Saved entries
= Beginning of Section =

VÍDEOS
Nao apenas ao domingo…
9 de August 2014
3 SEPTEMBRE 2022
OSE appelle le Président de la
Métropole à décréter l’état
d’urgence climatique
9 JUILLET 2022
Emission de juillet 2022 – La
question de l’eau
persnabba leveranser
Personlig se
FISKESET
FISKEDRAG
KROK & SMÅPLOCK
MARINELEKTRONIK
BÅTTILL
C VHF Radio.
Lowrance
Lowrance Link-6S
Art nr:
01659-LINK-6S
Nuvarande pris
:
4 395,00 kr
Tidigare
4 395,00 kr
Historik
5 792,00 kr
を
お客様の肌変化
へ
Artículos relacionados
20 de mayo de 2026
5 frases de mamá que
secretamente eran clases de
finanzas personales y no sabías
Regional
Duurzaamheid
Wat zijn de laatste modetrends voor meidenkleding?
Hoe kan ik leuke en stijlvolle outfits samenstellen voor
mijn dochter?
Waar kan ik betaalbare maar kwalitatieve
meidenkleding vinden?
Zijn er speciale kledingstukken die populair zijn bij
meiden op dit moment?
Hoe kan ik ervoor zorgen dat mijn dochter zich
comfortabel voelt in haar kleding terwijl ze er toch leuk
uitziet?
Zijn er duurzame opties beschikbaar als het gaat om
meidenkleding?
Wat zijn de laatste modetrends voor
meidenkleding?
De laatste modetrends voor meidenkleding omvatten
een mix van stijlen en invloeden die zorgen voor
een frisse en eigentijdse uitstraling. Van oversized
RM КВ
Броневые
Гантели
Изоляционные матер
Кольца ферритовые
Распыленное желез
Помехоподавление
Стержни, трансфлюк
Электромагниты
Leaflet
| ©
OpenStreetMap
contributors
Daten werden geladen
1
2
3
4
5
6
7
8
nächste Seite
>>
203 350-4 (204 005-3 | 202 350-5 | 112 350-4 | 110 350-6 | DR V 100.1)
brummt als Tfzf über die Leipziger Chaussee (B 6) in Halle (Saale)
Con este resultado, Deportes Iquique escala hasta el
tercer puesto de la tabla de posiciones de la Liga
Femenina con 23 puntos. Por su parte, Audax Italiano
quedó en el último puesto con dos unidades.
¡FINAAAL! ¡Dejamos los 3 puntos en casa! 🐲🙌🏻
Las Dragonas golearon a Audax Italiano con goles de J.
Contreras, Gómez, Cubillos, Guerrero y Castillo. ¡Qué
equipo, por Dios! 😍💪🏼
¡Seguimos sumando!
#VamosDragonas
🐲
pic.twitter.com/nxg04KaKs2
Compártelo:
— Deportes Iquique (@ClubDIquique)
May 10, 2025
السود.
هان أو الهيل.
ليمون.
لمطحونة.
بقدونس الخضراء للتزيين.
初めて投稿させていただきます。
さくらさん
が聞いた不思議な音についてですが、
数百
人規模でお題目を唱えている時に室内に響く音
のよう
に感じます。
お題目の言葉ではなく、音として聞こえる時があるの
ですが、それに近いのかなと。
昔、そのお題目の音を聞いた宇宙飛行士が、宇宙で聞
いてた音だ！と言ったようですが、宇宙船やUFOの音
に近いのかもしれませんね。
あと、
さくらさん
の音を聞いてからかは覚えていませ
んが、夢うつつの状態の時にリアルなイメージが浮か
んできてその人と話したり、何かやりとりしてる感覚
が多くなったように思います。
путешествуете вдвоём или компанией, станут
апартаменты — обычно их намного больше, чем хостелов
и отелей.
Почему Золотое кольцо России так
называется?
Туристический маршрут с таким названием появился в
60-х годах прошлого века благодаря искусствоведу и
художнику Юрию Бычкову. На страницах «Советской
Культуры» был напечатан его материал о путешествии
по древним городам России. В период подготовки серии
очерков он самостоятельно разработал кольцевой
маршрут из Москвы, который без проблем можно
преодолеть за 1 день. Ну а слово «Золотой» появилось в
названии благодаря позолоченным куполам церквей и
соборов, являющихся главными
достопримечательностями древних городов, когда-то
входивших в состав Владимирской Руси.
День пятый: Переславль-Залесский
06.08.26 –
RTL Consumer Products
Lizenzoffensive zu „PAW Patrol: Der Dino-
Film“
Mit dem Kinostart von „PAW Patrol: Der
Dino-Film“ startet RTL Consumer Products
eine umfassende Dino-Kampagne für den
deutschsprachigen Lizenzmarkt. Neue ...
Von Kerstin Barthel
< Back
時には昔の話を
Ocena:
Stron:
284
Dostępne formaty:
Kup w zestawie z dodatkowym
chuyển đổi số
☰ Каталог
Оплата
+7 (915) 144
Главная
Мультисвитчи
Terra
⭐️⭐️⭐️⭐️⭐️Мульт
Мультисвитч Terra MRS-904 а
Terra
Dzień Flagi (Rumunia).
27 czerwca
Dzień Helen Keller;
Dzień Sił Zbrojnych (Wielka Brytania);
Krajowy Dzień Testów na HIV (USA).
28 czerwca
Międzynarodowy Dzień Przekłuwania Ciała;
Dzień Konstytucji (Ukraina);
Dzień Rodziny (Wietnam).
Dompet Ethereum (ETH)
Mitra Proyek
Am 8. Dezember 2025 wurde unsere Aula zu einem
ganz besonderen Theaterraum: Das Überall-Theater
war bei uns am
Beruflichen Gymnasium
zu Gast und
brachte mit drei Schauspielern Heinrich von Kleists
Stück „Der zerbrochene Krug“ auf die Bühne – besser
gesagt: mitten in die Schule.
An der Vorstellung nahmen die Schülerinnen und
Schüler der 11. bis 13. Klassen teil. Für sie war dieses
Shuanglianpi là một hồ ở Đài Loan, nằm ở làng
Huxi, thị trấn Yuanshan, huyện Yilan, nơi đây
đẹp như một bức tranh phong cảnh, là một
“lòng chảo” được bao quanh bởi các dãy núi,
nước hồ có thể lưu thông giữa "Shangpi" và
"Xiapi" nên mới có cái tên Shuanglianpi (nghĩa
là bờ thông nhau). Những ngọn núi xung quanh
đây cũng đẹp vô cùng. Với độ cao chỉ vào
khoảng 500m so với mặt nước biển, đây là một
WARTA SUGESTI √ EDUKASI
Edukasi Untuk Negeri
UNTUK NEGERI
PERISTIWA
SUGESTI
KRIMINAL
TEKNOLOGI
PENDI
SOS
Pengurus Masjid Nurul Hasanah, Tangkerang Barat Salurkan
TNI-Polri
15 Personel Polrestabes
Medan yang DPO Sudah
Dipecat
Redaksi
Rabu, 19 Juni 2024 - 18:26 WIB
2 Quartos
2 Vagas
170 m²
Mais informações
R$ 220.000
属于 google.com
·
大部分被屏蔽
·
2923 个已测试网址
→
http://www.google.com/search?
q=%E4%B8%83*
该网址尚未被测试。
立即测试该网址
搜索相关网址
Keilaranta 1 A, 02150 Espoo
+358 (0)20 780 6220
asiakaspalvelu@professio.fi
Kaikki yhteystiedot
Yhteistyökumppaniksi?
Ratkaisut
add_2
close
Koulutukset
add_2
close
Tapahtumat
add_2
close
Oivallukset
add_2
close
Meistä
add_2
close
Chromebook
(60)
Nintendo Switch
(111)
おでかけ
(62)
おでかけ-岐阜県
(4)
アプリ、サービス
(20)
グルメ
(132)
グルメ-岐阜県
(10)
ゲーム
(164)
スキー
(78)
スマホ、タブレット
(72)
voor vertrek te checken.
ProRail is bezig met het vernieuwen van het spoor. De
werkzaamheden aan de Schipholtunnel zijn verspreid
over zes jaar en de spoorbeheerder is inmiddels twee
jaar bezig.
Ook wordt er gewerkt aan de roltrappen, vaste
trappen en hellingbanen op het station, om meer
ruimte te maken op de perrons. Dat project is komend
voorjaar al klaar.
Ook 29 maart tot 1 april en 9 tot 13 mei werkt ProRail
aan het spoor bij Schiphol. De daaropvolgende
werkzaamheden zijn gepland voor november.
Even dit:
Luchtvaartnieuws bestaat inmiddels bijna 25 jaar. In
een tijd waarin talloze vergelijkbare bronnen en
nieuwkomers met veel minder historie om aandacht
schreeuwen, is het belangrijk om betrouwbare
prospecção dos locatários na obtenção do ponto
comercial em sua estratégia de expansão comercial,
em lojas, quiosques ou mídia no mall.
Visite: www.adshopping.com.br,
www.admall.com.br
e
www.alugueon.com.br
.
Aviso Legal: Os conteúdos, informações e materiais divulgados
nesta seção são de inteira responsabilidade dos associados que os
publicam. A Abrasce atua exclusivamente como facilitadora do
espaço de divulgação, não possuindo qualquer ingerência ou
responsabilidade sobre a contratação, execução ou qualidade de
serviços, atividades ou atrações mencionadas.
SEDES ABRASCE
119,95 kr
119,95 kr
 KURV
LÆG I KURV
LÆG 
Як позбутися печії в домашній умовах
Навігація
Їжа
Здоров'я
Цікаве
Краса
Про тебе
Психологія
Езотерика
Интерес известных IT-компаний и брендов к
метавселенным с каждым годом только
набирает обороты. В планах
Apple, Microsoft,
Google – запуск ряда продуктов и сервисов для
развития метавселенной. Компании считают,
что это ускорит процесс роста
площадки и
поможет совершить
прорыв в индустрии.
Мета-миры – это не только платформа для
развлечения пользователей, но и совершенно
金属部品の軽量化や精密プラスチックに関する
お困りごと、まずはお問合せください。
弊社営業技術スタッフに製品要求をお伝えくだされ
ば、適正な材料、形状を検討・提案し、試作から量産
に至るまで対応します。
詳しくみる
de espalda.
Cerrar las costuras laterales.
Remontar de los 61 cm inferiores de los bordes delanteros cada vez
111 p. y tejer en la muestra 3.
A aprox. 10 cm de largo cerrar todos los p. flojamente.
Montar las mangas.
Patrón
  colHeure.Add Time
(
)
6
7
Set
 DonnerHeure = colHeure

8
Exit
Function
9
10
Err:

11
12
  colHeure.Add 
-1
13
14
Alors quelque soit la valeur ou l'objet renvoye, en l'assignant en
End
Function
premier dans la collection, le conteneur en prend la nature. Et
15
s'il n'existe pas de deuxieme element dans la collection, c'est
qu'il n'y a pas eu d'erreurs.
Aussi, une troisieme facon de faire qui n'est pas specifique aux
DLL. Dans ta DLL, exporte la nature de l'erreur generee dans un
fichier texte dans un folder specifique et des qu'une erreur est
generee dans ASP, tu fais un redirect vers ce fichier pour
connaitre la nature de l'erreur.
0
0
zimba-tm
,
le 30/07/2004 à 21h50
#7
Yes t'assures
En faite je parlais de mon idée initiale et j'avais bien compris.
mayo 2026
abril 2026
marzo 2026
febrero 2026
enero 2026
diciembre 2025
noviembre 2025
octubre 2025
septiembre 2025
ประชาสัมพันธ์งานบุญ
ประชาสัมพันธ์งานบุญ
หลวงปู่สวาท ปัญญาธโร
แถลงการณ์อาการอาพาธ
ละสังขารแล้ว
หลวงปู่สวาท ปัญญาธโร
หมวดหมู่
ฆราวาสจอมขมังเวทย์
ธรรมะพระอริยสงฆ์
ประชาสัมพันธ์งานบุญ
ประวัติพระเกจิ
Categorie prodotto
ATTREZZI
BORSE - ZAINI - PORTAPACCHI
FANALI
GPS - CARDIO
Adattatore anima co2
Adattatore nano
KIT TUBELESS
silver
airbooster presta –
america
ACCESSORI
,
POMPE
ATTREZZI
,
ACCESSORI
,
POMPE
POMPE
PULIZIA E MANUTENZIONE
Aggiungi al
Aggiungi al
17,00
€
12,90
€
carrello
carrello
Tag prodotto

= End of Section =

Format every line from the start of the items through the line containing "Помехоподавление" as a JSON list of strings, one string per line, leaving out blank lines.

[
  "VÍDEOS",
  "Nao apenas ao domingo…",
  "9 de August 2014",
  "3 SEPTEMBRE 2022",
  "OSE appelle le Président de la",
  "Métropole à décréter l’état",
  "d’urgence climatique",
  "9 JUILLET 2022",
  "Emission de juillet 2022 – La",
  "question de l’eau",
  "persnabba leveranser",
  "Personlig se",
  "FISKESET",
  "FISKEDRAG",
  "KROK & SMÅPLOCK",
  "MARINELEKTRONIK",
  "BÅTTILL",
  "C VHF Radio.",
  "Lowrance",
  "Lowrance Link-6S",
  "Art nr:",
  "01659-LINK-6S",
  "Nuvarande pris",
  ":",
  "4 395,00 kr",
  "Tidigare",
  "4 395,00 kr",
  "Historik",
  "5 792,00 kr",
  "を",
  "お客様の肌変化",
  "へ",
  "Artículos relacionados",
  "20 de mayo de 2026",
  "5 frases de mamá que",
  "secretamente eran clases de",
  "finanzas personales y no sabías",
  "Regional",
  "Duurzaamheid",
  "Wat zijn de laatste modetrends voor meidenkleding?",
  "Hoe kan ik leuke en stijlvolle outfits samenstellen voor",
  "mijn dochter?",
  "Waar kan ik betaalbare maar kwalitatieve",
  "meidenkleding vinden?",
  "Zijn er speciale kledingstukken die populair zijn bij",
  "meiden op dit moment?",
  "Hoe kan ik ervoor zorgen dat mijn dochter zich",
  "comfortabel voelt in haar kleding terwijl ze er toch leuk",
  "uitziet?",
  "Zijn er duurzame opties beschikbaar als het gaat om",
  "meidenkleding?",
  "Wat zijn de laatste modetrends voor",
  "meidenkleding?",
  "De laatste modetrends voor meidenkleding omvatten",
  "een mix van stijlen en invloeden die zorgen voor",
  "een frisse en eigentijdse uitstraling. Van oversized",
  "RM КВ",
  "Броневые",
  "Гантели",
  "Изоляционные матер",
  "Кольца ферритовые",
  "Распыленное желез",
  "Помехоподавление"
]